Any suggestions on a decent tach that won't break the bank?

As always, I appreciate the help y'all offer!
 
I have the tech-tach. Same price but is bigger and uses a 9v battery. Works great, I figured the bigger size would keep me from putting it in my back pocket and breaking it when I sit on it... It's not that big that you can't hold it with one hand while running the saw. And it has wires, but I've yet to try it with the wires hooked up.
 
Well, both kinda. I have a tach, but it has such a slow refresh rate it's kinda useless on the top end. I followed MasterMech's instructions through the L screw with the tach then did the top by ear. I can't bring myself to hold WOT long enough for the tach to read. It would take 10+ seconds to get a top read. Definitely four stroking, maybe a little fat if anything, but cutting great! Very great!

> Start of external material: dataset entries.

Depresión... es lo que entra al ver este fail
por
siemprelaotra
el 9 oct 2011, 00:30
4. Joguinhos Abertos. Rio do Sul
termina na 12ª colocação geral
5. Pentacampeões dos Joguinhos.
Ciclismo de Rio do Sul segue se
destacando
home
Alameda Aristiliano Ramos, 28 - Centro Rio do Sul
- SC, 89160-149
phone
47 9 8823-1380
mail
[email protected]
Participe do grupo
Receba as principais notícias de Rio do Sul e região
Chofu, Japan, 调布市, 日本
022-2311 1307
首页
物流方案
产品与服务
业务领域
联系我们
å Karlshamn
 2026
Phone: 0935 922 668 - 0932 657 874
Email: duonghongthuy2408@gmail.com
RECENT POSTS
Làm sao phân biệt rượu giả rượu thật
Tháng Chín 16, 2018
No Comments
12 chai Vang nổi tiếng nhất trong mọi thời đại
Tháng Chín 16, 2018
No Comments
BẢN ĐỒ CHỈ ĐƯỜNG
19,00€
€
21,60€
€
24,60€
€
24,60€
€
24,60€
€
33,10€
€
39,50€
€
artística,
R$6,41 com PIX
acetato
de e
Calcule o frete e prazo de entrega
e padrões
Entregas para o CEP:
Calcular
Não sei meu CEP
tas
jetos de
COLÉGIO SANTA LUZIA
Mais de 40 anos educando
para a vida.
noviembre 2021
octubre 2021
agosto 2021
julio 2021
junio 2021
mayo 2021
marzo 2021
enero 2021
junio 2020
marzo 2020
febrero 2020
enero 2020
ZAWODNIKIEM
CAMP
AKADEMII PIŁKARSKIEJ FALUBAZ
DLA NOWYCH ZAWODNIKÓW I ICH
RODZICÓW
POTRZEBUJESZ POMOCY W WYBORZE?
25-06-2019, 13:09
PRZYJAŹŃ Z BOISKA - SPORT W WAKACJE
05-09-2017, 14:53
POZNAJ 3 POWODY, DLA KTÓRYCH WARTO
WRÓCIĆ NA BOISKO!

Any suggestions on a decent tach that won't break the bank?

As always, I appreciate the help y'all offer!

Just wondering how you was doing it. By ear is better than most tachs but you already figured that out.
 
Like Mike, I also opted for the Tech Tach TT-20K, over the Fast Tach. I can't say I had experience with either, but after reading up on both, the Tech Tach seemed like the better option for me. I'm happy with it.